Um, no. What he *appears* to have actually said was this:
“Somebody helped to create this unbelievable American system that we have that allowed you to thrive. Somebody invested in roads and bridges. If you’ve got a business, you didn’t build that. Somebody else made that happen. ”
http://www.barackobama.com/truth-team/entry/fact-check-what-president-obama-actually-said-about-small-businesses/
He never said small biz folk didn’t build their businesses — he was *very* clearly referring to the ROADS, etc.
This is not a point that should be fudged.
Otherwise, I appreciate your attempt to give Romney some benefit of doubt — it’s nice of you — but I don’t think he deserves it in this case. (I will keep a tiny space of openmindedness for other times…) He was very clearly taking a swipe at Palestinians and putting down their culture. He may not actually be a mean person — though, there’s evidence for it — but in this instance, he really said something quite clumsy and offensive. (I’m not sure he meant it either. But it’s not my job to try to look into his soul.)

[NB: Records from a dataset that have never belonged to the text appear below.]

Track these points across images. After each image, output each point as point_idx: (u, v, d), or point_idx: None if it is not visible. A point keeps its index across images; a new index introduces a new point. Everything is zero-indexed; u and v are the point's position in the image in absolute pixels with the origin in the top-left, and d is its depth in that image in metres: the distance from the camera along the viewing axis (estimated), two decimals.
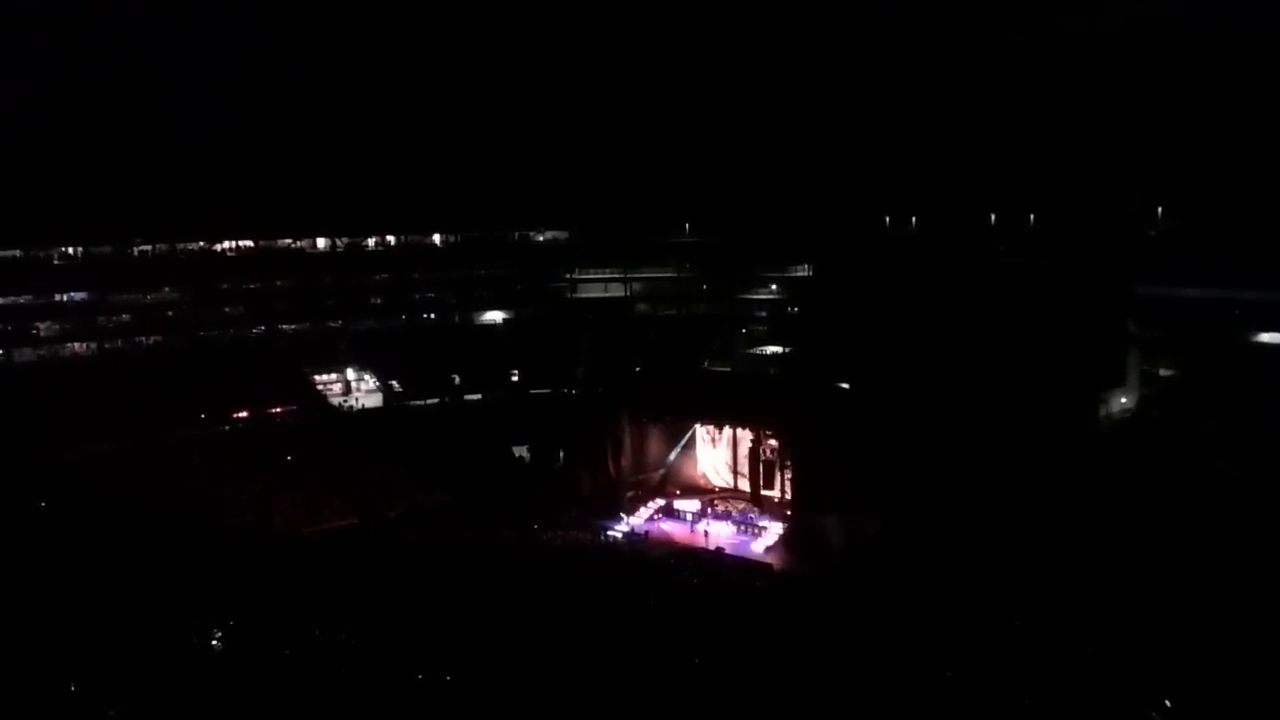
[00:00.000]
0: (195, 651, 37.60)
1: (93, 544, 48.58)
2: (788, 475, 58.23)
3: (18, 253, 77.55)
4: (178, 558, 47.67)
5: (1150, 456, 55.19)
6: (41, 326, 77.52)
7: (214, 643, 38.97)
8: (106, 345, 79.14)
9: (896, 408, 58.58)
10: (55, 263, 79.65)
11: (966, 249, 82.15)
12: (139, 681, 33.76)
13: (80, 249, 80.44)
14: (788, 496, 57.51)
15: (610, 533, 58.32)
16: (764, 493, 60.59)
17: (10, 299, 75.92)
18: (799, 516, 53.96)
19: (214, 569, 46.22)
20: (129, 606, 40.19)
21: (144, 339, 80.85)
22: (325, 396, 79.75)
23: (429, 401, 79.07)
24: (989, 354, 65.27)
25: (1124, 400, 67.60)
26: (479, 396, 79.90)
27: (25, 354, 75.44)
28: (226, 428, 70.83)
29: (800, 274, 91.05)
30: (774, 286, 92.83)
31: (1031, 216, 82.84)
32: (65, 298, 78.92)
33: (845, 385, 68.45)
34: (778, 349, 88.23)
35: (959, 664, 36.79)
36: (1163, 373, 67.91)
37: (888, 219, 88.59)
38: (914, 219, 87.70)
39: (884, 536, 49.96)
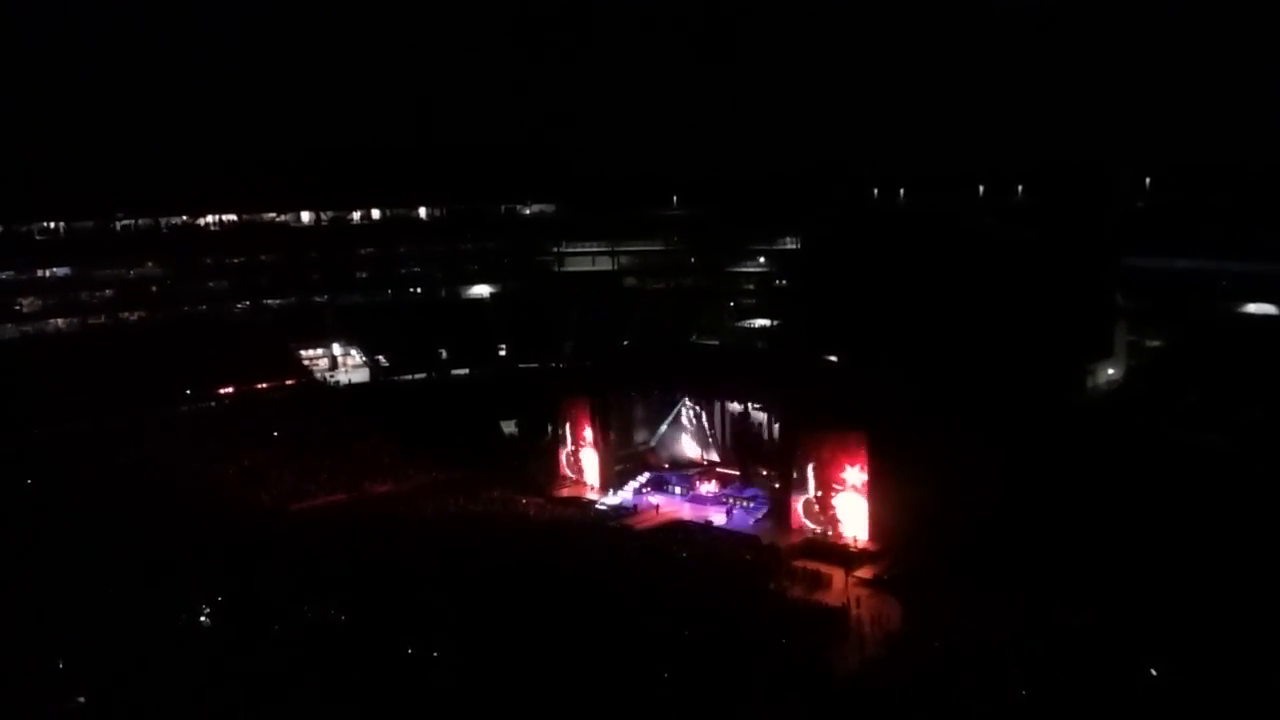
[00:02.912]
0: (183, 628, 37.48)
1: (78, 521, 48.32)
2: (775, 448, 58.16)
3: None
4: (165, 535, 47.43)
5: (1137, 427, 55.35)
6: (24, 303, 76.98)
7: (202, 619, 38.84)
8: (90, 321, 78.68)
9: (885, 380, 58.45)
10: (37, 238, 78.97)
11: (954, 221, 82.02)
12: (126, 658, 33.65)
13: (62, 224, 79.76)
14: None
15: (598, 506, 58.31)
16: (752, 466, 60.54)
17: None
18: (786, 489, 53.91)
19: (201, 545, 46.01)
20: (115, 584, 40.03)
21: (127, 314, 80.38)
22: (312, 371, 79.42)
23: (416, 376, 78.84)
24: (976, 326, 65.23)
25: (1111, 371, 67.79)
26: (466, 371, 79.70)
27: (7, 330, 74.86)
28: (213, 403, 70.45)
29: (788, 247, 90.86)
30: (762, 259, 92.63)
31: (1019, 188, 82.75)
32: (47, 273, 78.33)
33: (834, 358, 68.45)
34: (766, 322, 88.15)
35: (945, 637, 37.07)
36: (1150, 344, 68.09)
37: (876, 191, 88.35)
38: (901, 191, 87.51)
39: (872, 509, 49.99)
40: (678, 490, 60.37)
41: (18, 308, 76.42)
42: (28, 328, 76.07)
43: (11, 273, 76.34)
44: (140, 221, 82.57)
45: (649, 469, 63.03)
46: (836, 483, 50.89)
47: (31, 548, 44.36)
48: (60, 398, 62.90)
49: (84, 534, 46.77)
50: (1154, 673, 32.02)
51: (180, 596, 39.68)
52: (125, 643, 34.74)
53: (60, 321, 77.88)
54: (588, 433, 62.49)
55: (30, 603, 37.63)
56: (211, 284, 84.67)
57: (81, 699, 31.38)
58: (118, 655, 33.81)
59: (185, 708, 30.74)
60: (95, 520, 48.67)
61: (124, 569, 41.79)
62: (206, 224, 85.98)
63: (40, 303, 77.43)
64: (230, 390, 71.63)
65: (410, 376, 78.87)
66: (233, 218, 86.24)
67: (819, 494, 51.50)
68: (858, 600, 43.22)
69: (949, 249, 75.03)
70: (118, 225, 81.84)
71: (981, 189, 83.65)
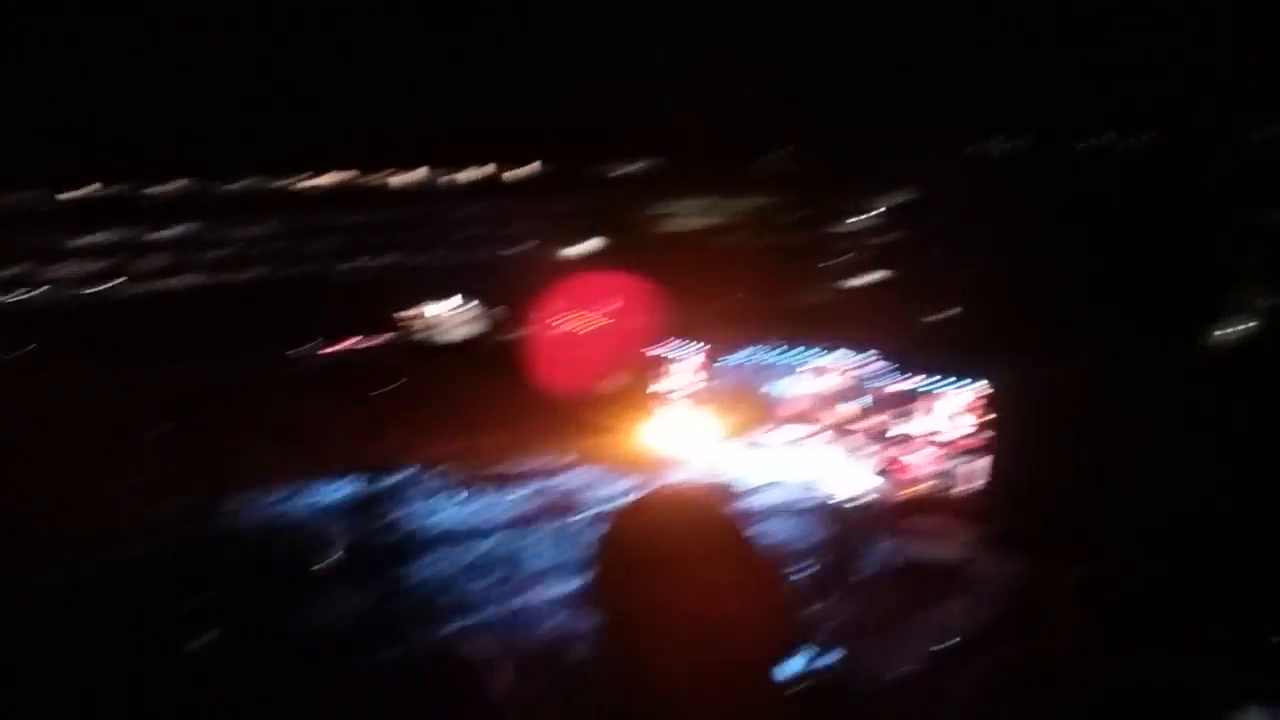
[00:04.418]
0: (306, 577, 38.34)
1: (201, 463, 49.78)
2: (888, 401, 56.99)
3: (122, 188, 79.18)
4: (277, 486, 48.65)
5: (1255, 392, 52.82)
6: (143, 260, 79.26)
7: (317, 567, 39.69)
8: (205, 280, 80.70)
9: (1003, 334, 56.85)
10: (155, 199, 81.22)
11: (1070, 174, 79.36)
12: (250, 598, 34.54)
13: (179, 185, 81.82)
14: None
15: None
16: (863, 420, 59.44)
17: (114, 234, 77.68)
18: (901, 443, 52.94)
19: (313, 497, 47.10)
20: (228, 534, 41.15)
21: (241, 273, 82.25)
22: (413, 330, 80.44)
23: (520, 334, 79.10)
24: (1090, 283, 63.09)
25: (1228, 331, 64.92)
26: (567, 329, 79.66)
27: (128, 287, 77.30)
28: (323, 360, 71.92)
29: (901, 200, 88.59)
30: (871, 213, 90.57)
31: (1142, 137, 79.42)
32: (165, 233, 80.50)
33: (948, 313, 66.96)
34: (876, 276, 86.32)
35: (1063, 599, 35.87)
36: (1269, 303, 65.02)
37: (993, 141, 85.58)
38: (1019, 141, 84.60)
39: (991, 464, 48.70)
40: (779, 445, 59.54)
41: (137, 265, 78.79)
42: (146, 285, 78.31)
43: (132, 232, 78.68)
44: (255, 182, 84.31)
45: (755, 425, 62.35)
46: (953, 436, 49.79)
47: (158, 493, 45.89)
48: (177, 350, 64.83)
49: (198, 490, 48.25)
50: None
51: (299, 544, 40.67)
52: (249, 584, 35.67)
53: (176, 280, 80.00)
54: (689, 390, 62.18)
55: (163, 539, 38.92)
56: (319, 244, 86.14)
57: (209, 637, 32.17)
58: (241, 594, 34.72)
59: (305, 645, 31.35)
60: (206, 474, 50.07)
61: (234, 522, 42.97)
62: (315, 185, 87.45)
63: (158, 261, 79.67)
64: (339, 347, 72.96)
65: (510, 335, 79.22)
66: (343, 177, 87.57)
67: (936, 447, 50.51)
68: (973, 557, 42.23)
69: (1064, 203, 72.59)
70: (235, 186, 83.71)
71: (1103, 139, 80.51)
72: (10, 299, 73.08)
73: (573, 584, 33.48)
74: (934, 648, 34.15)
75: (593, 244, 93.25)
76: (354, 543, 41.51)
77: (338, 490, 50.90)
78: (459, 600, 36.19)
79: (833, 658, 31.96)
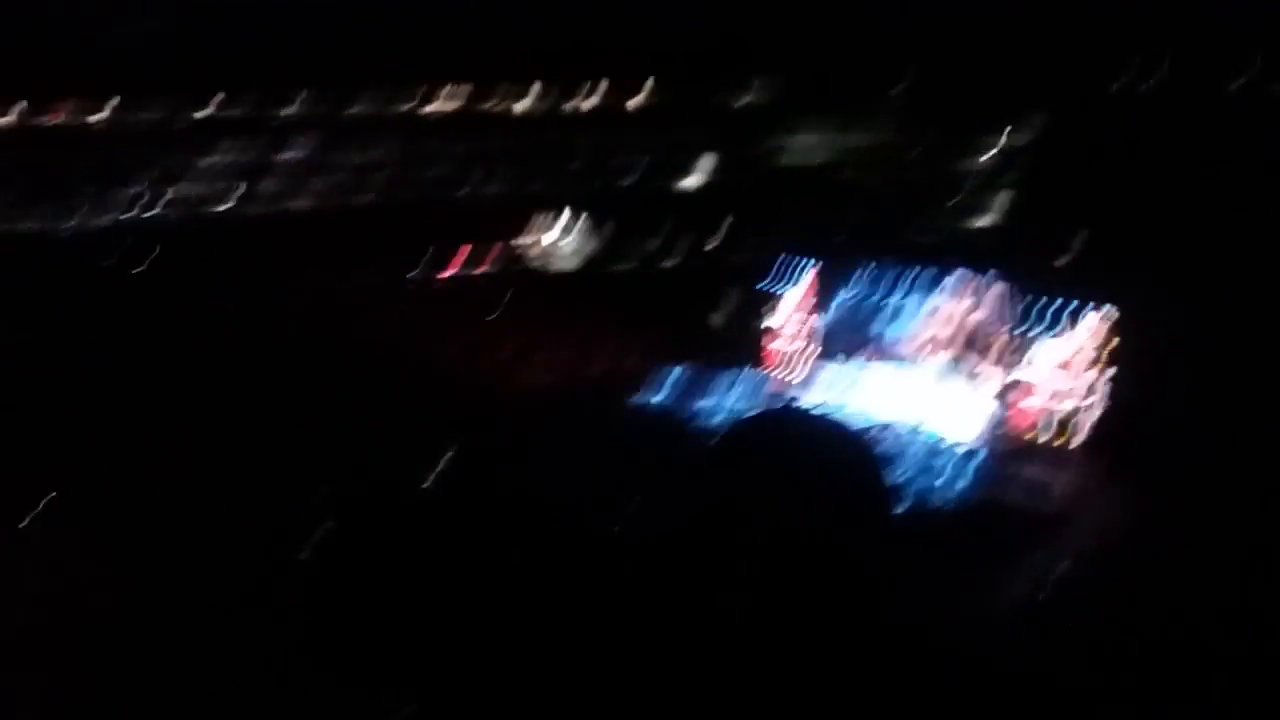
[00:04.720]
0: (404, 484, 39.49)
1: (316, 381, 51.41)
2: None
3: (244, 109, 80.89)
4: (392, 403, 50.00)
5: None
6: (263, 182, 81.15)
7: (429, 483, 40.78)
8: (321, 204, 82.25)
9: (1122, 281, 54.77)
10: (274, 123, 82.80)
11: (1206, 117, 75.26)
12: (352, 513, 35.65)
13: (298, 109, 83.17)
14: None
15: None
16: (968, 359, 58.31)
17: (235, 154, 79.67)
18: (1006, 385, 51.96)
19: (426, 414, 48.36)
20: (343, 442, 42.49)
21: (357, 198, 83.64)
22: (525, 258, 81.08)
23: (626, 266, 79.23)
24: (1229, 242, 60.10)
25: None
26: (677, 261, 79.56)
27: (252, 208, 79.34)
28: (434, 286, 73.32)
29: (1024, 140, 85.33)
30: (993, 153, 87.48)
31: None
32: (284, 156, 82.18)
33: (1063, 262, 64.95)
34: (994, 218, 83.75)
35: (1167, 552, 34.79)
36: None
37: (1123, 80, 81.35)
38: (1152, 80, 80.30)
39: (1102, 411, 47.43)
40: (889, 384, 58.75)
41: (257, 186, 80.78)
42: (265, 207, 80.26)
43: (254, 155, 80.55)
44: (369, 108, 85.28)
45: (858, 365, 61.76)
46: (1065, 384, 48.59)
47: (270, 408, 47.60)
48: (294, 271, 66.79)
49: (312, 402, 49.80)
50: None
51: (407, 456, 41.90)
52: (355, 497, 36.81)
53: (295, 202, 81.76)
54: (797, 328, 61.80)
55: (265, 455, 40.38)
56: (434, 170, 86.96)
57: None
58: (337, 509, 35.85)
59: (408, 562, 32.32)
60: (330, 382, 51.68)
61: (351, 427, 44.35)
62: (430, 112, 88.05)
63: (277, 183, 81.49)
64: (450, 274, 74.25)
65: (621, 266, 79.39)
66: (455, 105, 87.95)
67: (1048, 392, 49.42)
68: (1078, 506, 41.37)
69: (1198, 146, 69.05)
70: (350, 112, 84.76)
71: (1243, 80, 75.97)
72: (131, 216, 75.46)
73: None
74: (1030, 594, 33.73)
75: (708, 175, 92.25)
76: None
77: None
78: None
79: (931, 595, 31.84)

On second thought, I think I was being obnoxious just now. You didn’t do anything wrong. It is just that the little quote does sound so bad if there’s no context. And the prez is getting beat to hell over it out in nonRBC land. I happen to know a lot of libertarians now, more or less by accident, and they really think he meant it in the bad way. Crazytown for sure.
In a different reality, Mr. Romney would be described as someone who tells stories and believes them. That may be a slightly better frame for Sullivan’s thesis. For me, it’s as if Romney continues to believe that fairy tales are really true. it’s hard to say this because we don’t expect people with Romney’s track record to show this kind of deficit, but he really does have trouble with critical thinking.